We sleep in and have a simple breakfast in the public area. I’m up first, so over my toast and coffee I have a long discussion with a woman from England about whether western culture is destroying Bali. I mention Ubud and she says she was disappointed. “It has a Starbucks. And a Polo store,” she says. We talk about why this might be bad (or not), finding common ground that if only tourists go to the stores then that’s problematic, as they indicate making a place less challenging and more comfortable as well as less unique. I argue that if locals want a Starbucks, though, they should be able to have it. We veer off into consumerism, capitalism, and other ills. She doesn’t agree with me, but also doesn’t disagree.

We decide to get a SIM card for our phone and to go to the nearby museum of Balinese art. On our way, we pass by a grimy concrete structure that says “Art Market” outside. Inside, it’s basically large, open concrete floors with men and women selling wood carvings. Since business is slow most of them are working on new ones to pass the time. Demon faces, Komodo dragons, Buddhas, monkeys in lewd poses, dragons, chess sets, and boxes dominate. We haven’t even been in Bali for 24 hours so shy from buying anything at first, but then The Private Eye finds a unique carving, a very simple, unfinished one of a rabbit. The woman seems surprised that we like it. She looks at the bottom and names her price: R50k. I bargain her down to 30 (~$3.75), which she accepts pretty easily but seems reasonable to me. After, we look at the bottom and it says 25; we paid a little more than we could have, but still a fair price. The woman stains it for us and wraps it in newspaper.
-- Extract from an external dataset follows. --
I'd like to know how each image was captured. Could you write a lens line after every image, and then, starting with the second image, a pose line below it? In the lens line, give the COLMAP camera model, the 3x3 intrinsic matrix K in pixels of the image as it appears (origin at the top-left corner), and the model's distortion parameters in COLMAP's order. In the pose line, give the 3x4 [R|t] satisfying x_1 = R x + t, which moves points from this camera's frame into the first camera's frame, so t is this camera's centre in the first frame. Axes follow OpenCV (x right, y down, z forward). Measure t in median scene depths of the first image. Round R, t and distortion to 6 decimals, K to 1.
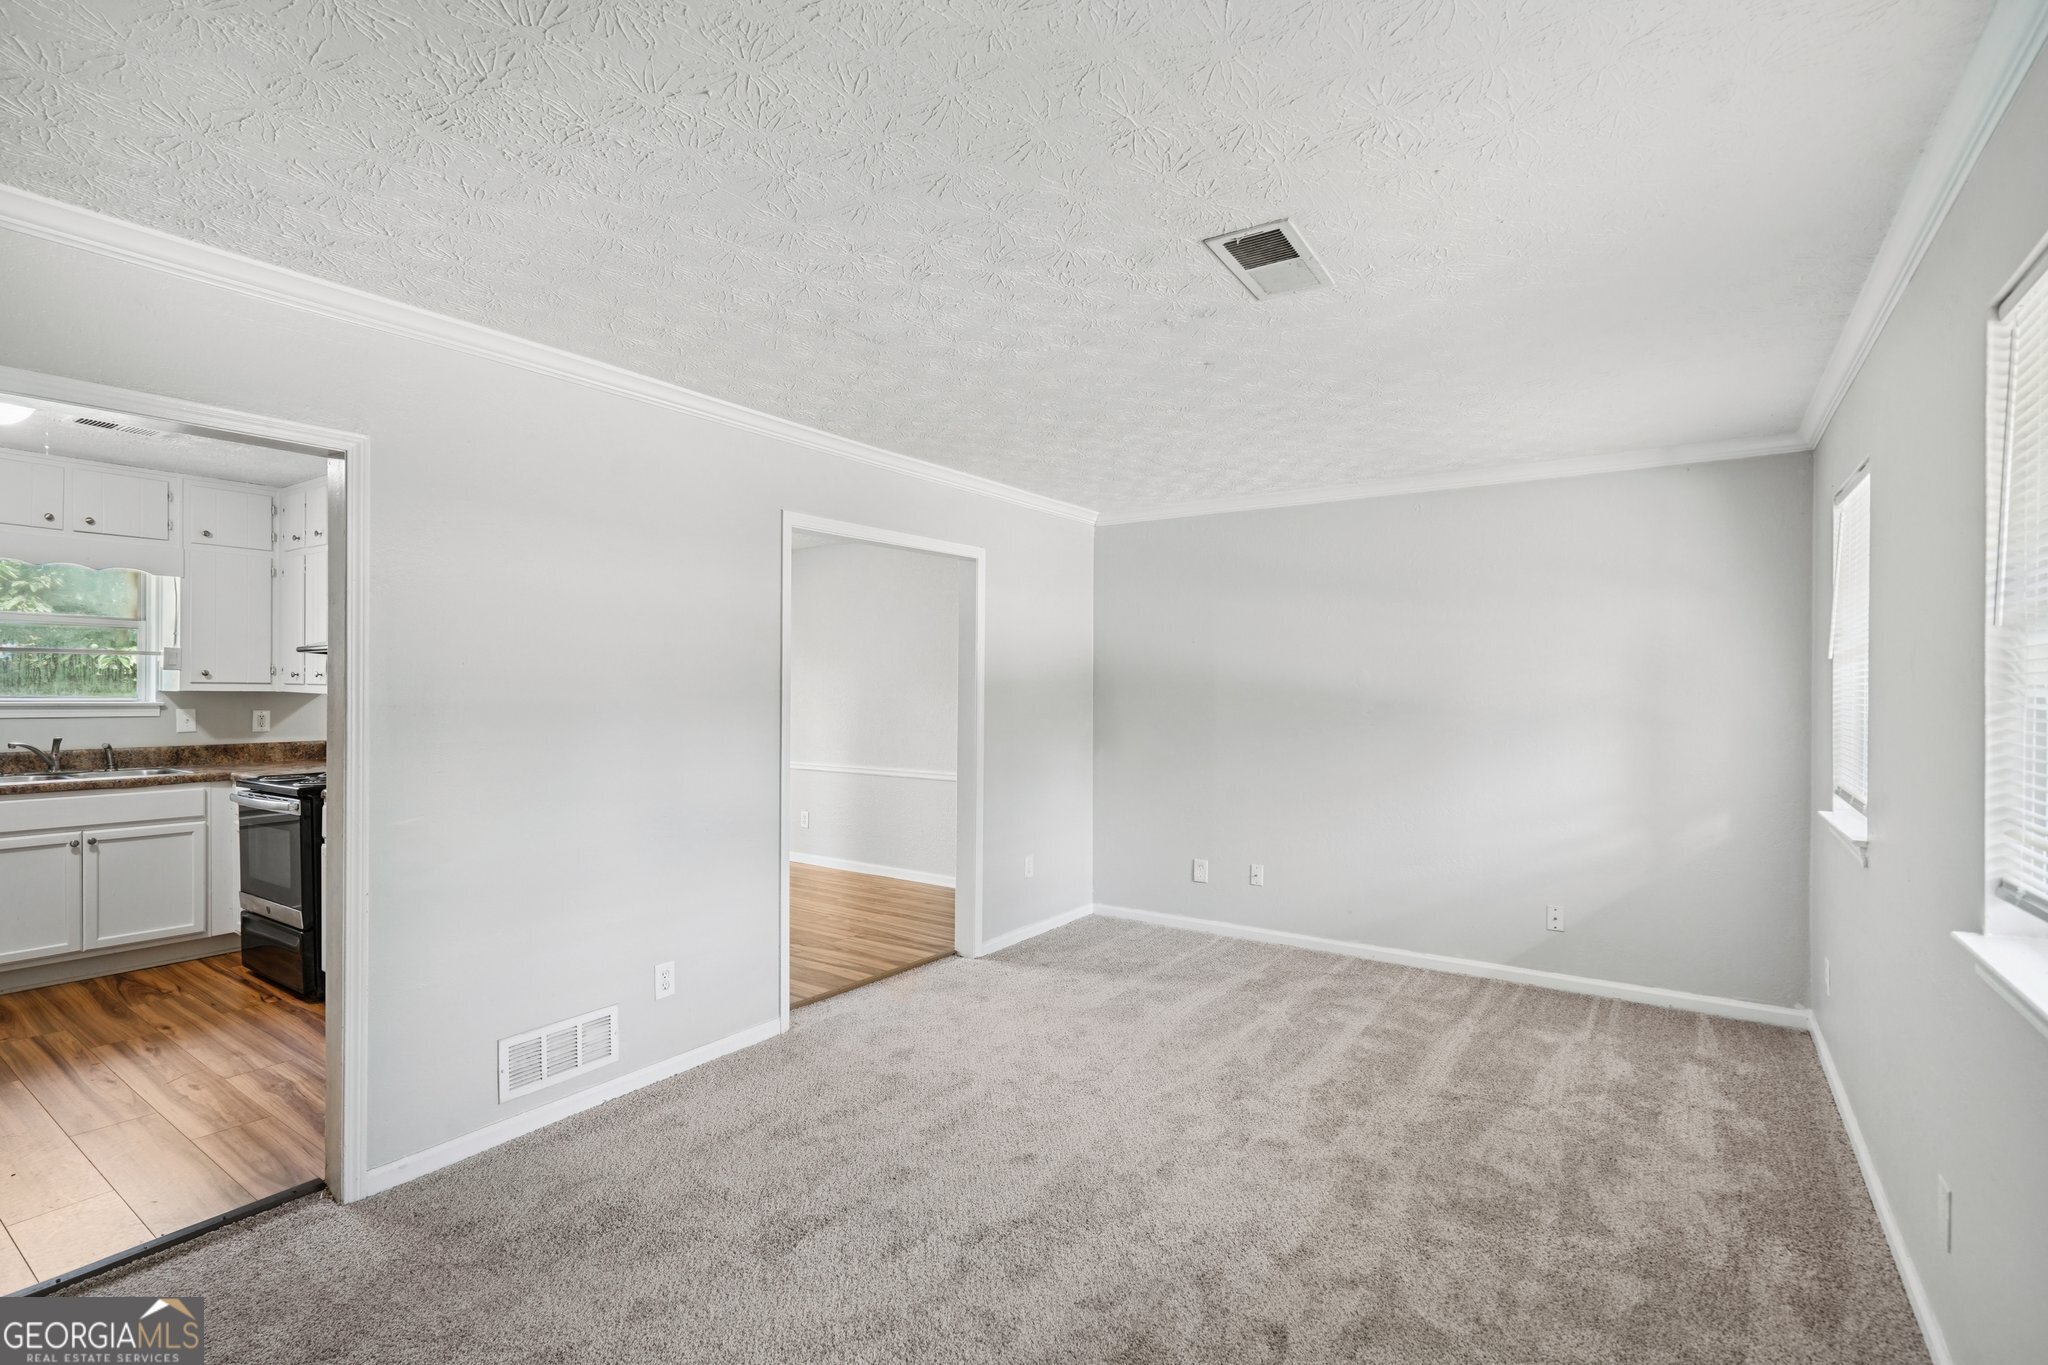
lens RADIAL K [[937.5, 0, 1026.8], [0, 937.5, 694.9], [0, 0, 1]] dist [-0.006981, 0.001374]
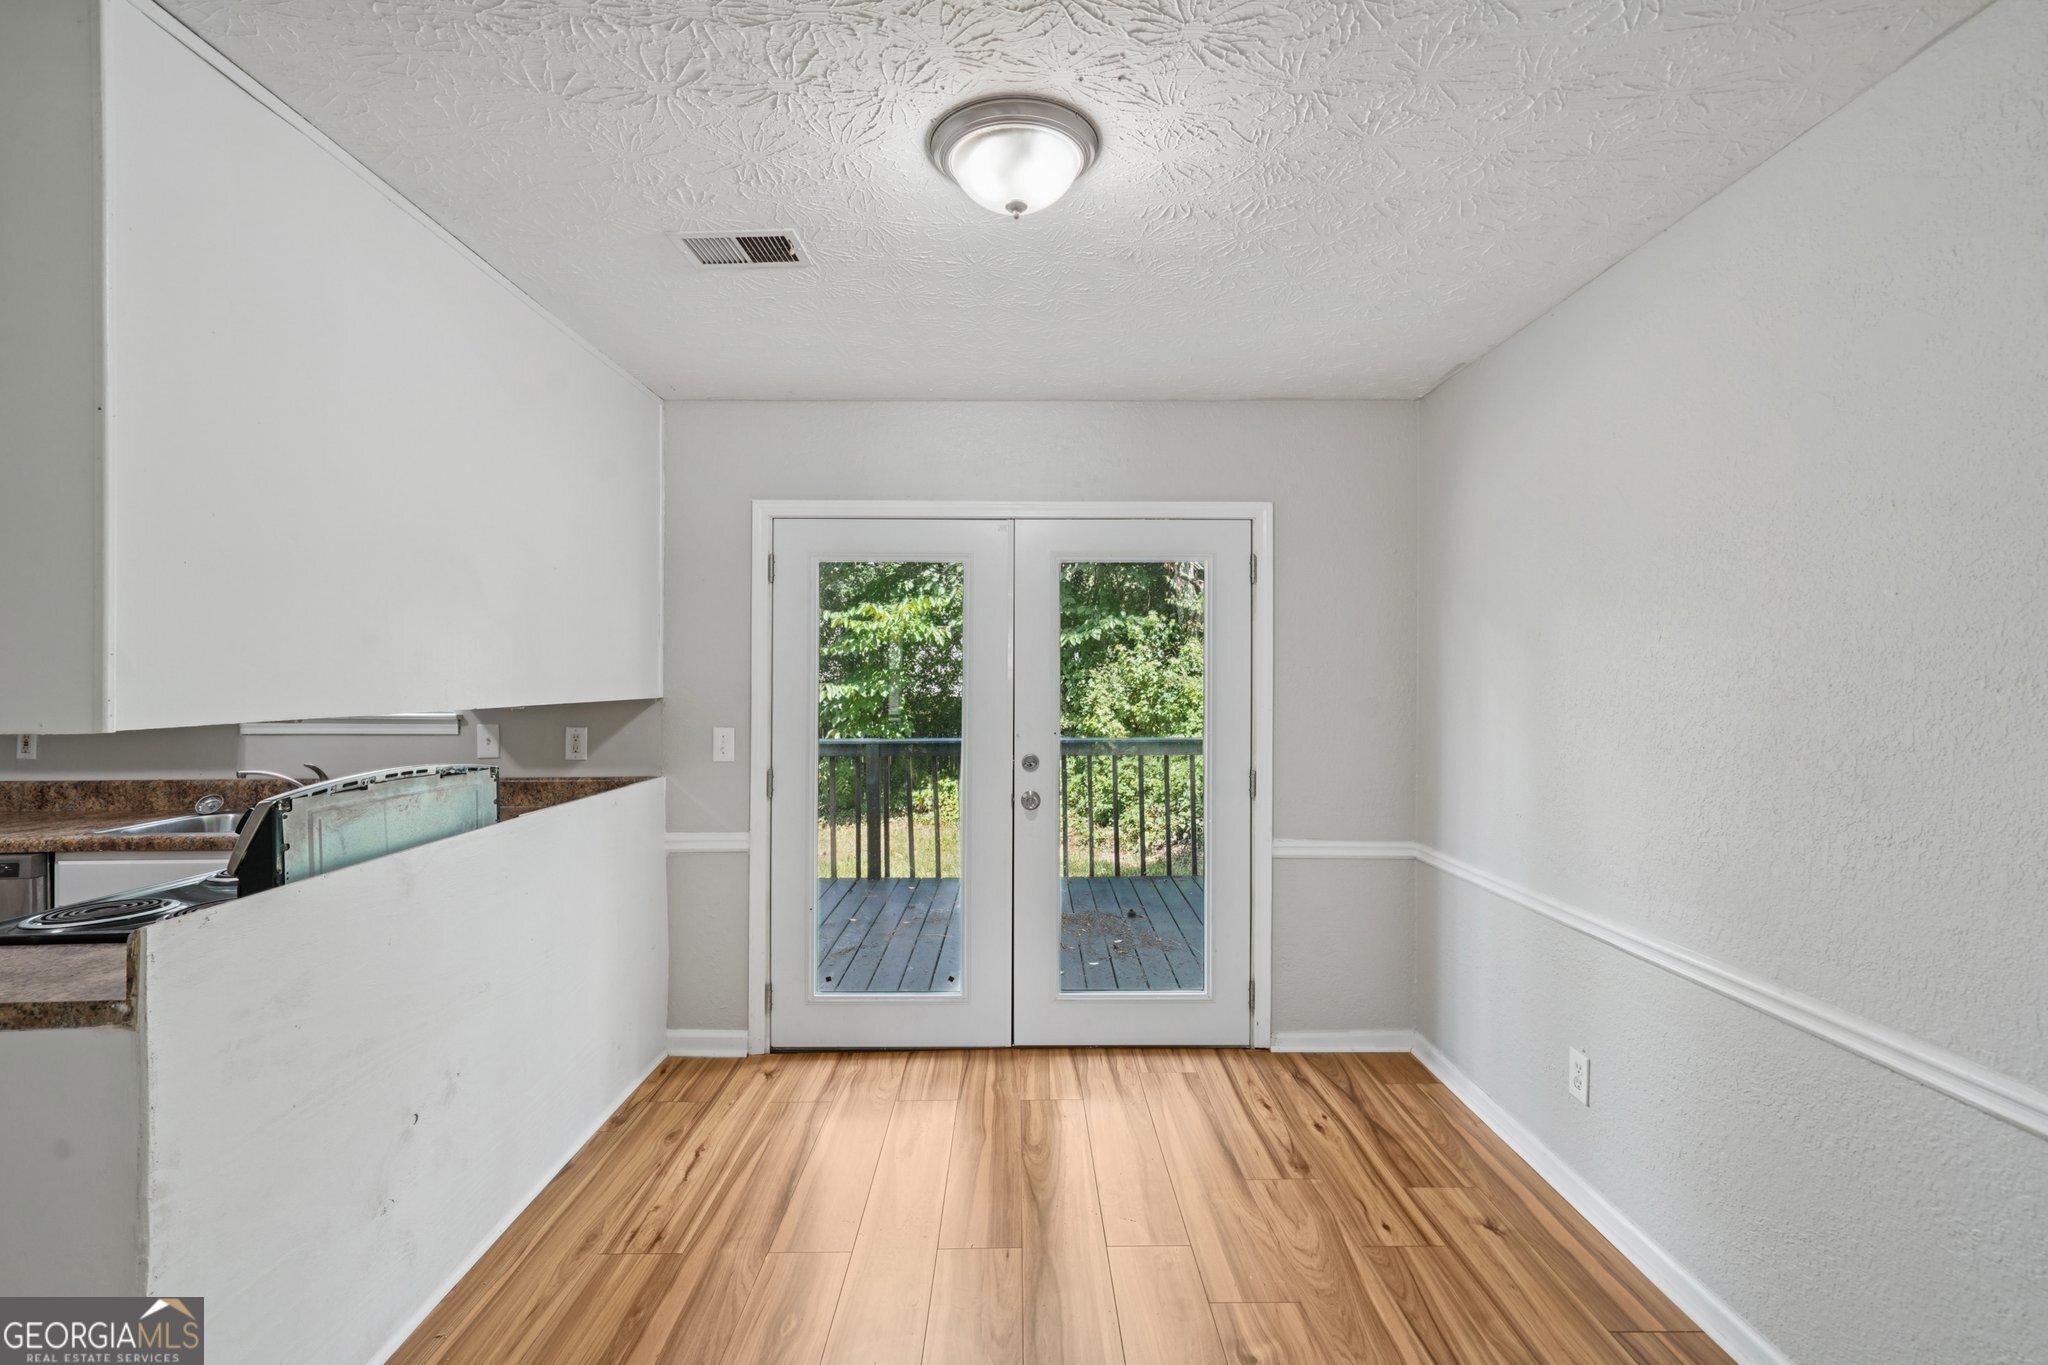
lens RADIAL K [[937.5, 0, 1025.6], [0, 937.5, 679.1], [0, 0, 1]] dist [-0.006981, 0.001374]
pose [[0.570972, -0.007477, -0.820935, -0.120699], [-0.000273, 0.999957, -0.009297, -0.014722], [0.820969, 0.005533, 0.570945, 1.093587]]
After the market, we head to the museum, which we have to ourselves. The most interesting exhibit is on Balinese dance, showing some costumes and describing the different forms of dance.

It looks like rain, so we catch a bluebird taksi back to the homestay, pick up our bags, and ride to the terminal where bemos to Ubud leave from. We debated back and forth about whether to take a taksi or a bemo. A taksi would probably be R160k, while a public bemo would be 30. Bemos are basically vans that run certain routes. They are small and kind of cramped. Foreigners don’t ride them much – one issue or complaint many travelers raise with Bali is its lack of a transportation infrastructure. But I figure we should ride one once, and this one is a major route.

Once we get to the terminal, there’s a bunch of discussion with people there. The long and the short of it is that we don’t catch a public bemo. Instead, a grizzled old man with a very beat up van agrees to take us to Ubud for R70k ($10). He won’t go lower. I figure since it’s a charter with no other stops, and it won’t be crowded, it’s worth it.

When we arrive, and I try to pay him, I realize I think I did the right thing. I don’t have correct change: we have only 50k notes and then 19k in other notes. So I give him 100k and ask for change. He looks at the bills, and pulls out a wad of bills from his pocket. He looks at them, leafs through them, and stops. They are mostly small bills. I realize that he probably can’t add them up in his head – he can’t make change. Generally speaking, nobody does arithmetic in their head here, it’s always with a calculator. I offer to make the change for him and realize he doesn’t have 30k – he has only about $3 on him. So I give him the 69k we can give him, counting it very slowly so he can see we are not cheating him. The look of relief and happiness on his face when I give him the money gives me a glimmer of how much harder his life is than mine and how valuable this money is to him. The idea of bargaining for a price you are both happy with does make more sense when there are such disparities.

We get out of the bemo outside the palace in Ubud, find a bookstore/library and a place to stay. I’ll leave our nighttime adventure involving Balinese dances, a jazz bar, and sharing beer with a half dozen artists in their studio for another post.